:: Records provided ::
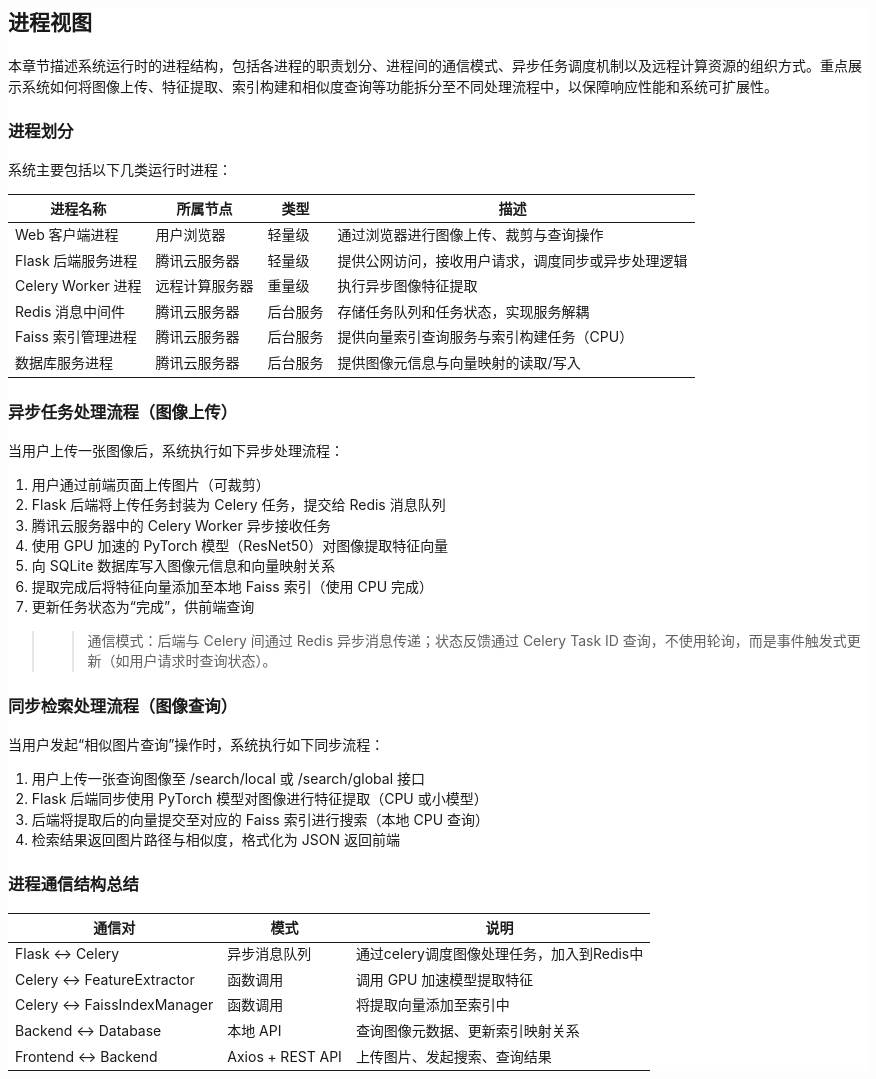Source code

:<div style="page-break-after:always;"></div>

## 进程视图

本章节描述系统运行时的进程结构，包括各进程的职责划分、进程间的通信模式、异步任务调度机制以及远程计算资源的组织方式。重点展示系统如何将图像上传、特征提取、索引构建和相似度查询等功能拆分至不同处理流程中，以保障响应性能和系统可扩展性。

### 进程划分

系统主要包括以下几类运行时进程：

| **进程名称**       | **所属节点**   | **类型** | **描述**                                           |
| ------------------ | -------------- | -------- | -------------------------------------------------- |
| Web 客户端进程     | 用户浏览器     | 轻量级   | 通过浏览器进行图像上传、裁剪与查询操作             |
| Flask 后端服务进程 | 腾讯云服务器   | 轻量级   | 提供公网访问，接收用户请求，调度同步或异步处理逻辑 |
| Celery Worker 进程 | 远程计算服务器 | 重量级   | 执行异步图像特征提取                               |
| Redis 消息中间件   | 腾讯云服务器   | 后台服务 | 存储任务队列和任务状态，实现服务解耦               |
| Faiss 索引管理进程 | 腾讯云服务器   | 后台服务 | 提供向量索引查询服务与索引构建任务（CPU）          |
| 数据库服务进程     | 腾讯云服务器   | 后台服务 | 提供图像元信息与向量映射的读取/写入                |

### 异步任务处理流程（图像上传）

当用户上传一张图像后，系统执行如下异步处理流程：

1. 用户通过前端页面上传图片（可裁剪）
2. Flask 后端将上传任务封装为 Celery 任务，提交给 Redis 消息队列
3. 腾讯云服务器中的 Celery Worker 异步接收任务
4. 使用 GPU 加速的 PyTorch 模型（ResNet50）对图像提取特征向量
5. 向 SQLite 数据库写入图像元信息和向量映射关系
6. 提取完成后将特征向量添加至本地 Faiss 索引（使用 CPU 完成）
7. 更新任务状态为“完成”，供前端查询

> > 通信模式：后端与 Celery 间通过 Redis 异步消息传递；状态反馈通过 Celery Task ID 查询，不使用轮询，而是事件触发式更新（如用户请求时查询状态）。

### 同步检索处理流程（图像查询）

当用户发起“相似图片查询”操作时，系统执行如下同步流程：

1. 用户上传一张查询图像至 /search/local 或 /search/global 接口
2. Flask 后端同步使用 PyTorch 模型对图像进行特征提取（CPU 或小模型）
3. 后端将提取后的向量提交至对应的 Faiss 索引进行搜索（本地 CPU 查询）
4. 检索结果返回图片路径与相似度，格式化为 JSON 返回前端

### 进程通信结构总结

| **通信对**                 | **模式**         | **说明**                                  |
| -------------------------- | ---------------- | ----------------------------------------- |
| Flask ↔ Celery             | 异步消息队列     | 通过celery调度图像处理任务，加入到Redis中 |
| Celery ↔ FeatureExtractor  | 函数调用         | 调用 GPU 加速模型提取特征                 |
| Celery ↔ FaissIndexManager | 函数调用         | 将提取向量添加至索引中                    |
| Backend ↔ Database         | 本地 API         | 查询图像元数据、更新索引映射关系          |
| Frontend ↔ Backend         | Axios + REST API | 上传图片、发起搜索、查询结果              |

:: Instructions for the task ::
Copy the listing above word for word, without the picture.

:: Your solution ::
Source code

:<div style="page-break-after:always;"></div>

## 进程视图

本章节描述系统运行时的进程结构，包括各进程的职责划分、进程间的通信模式、异步任务调度机制以及远程计算资源的组织方式。重点展示系统如何将图像上传、特征提取、索引构建和相似度查询等功能拆分至不同处理流程中，以保障响应性能和系统可扩展性。

### 进程划分

系统主要包括以下几类运行时进程：

| **进程名称**       | **所属节点**   | **类型** | **描述**                                           |
| ------------------ | -------------- | -------- | -------------------------------------------------- |
| Web 客户端进程     | 用户浏览器     | 轻量级   | 通过浏览器进行图像上传、裁剪与查询操作             |
| Flask 后端服务进程 | 腾讯云服务器   | 轻量级   | 提供公网访问，接收用户请求，调度同步或异步处理逻辑 |
| Celery Worker 进程 | 远程计算服务器 | 重量级   | 执行异步图像特征提取                               |
| Redis 消息中间件   | 腾讯云服务器   | 后台服务 | 存储任务队列和任务状态，实现服务解耦               |
| Faiss 索引管理进程 | 腾讯云服务器   | 后台服务 | 提供向量索引查询服务与索引构建任务（CPU）          |
| 数据库服务进程     | 腾讯云服务器   | 后台服务 | 提供图像元信息与向量映射的读取/写入                |

### 异步任务处理流程（图像上传）

当用户上传一张图像后，系统执行如下异步处理流程：

1. 用户通过前端页面上传图片（可裁剪）
2. Flask 后端将上传任务封装为 Celery 任务，提交给 Redis 消息队列
3. 腾讯云服务器中的 Celery Worker 异步接收任务
4. 使用 GPU 加速的 PyTorch 模型（ResNet50）对图像提取特征向量
5. 向 SQLite 数据库写入图像元信息和向量映射关系
6. 提取完成后将特征向量添加至本地 Faiss 索引（使用 CPU 完成）
7. 更新任务状态为“完成”，供前端查询

> > 通信模式：后端与 Celery 间通过 Redis 异步消息传递；状态反馈通过 Celery Task ID 查询，不使用轮询，而是事件触发式更新（如用户请求时查询状态）。

### 同步检索处理流程（图像查询）

当用户发起“相似图片查询”操作时，系统执行如下同步流程：

1. 用户上传一张查询图像至 /search/local 或 /search/global 接口
2. Flask 后端同步使用 PyTorch 模型对图像进行特征提取（CPU 或小模型）
3. 后端将提取后的向量提交至对应的 Faiss 索引进行搜索（本地 CPU 查询）
4. 检索结果返回图片路径与相似度，格式化为 JSON 返回前端

### 进程通信结构总结

| **通信对**                 | **模式**         | **说明**                                  |
| -------------------------- | ---------------- | ----------------------------------------- |
| Flask ↔ Celery             | 异步消息队列     | 通过celery调度图像处理任务，加入到Redis中 |
| Celery ↔ FeatureExtractor  | 函数调用         | 调用 GPU 加速模型提取特征                 |
| Celery ↔ FaissIndexManager | 函数调用         | 将提取向量添加至索引中                    |
| Backend ↔ Database         | 本地 API         | 查询图像元数据、更新索引映射关系          |
| Frontend ↔ Backend         | Axios + REST API | 上传图片、发起搜索、查询结果              |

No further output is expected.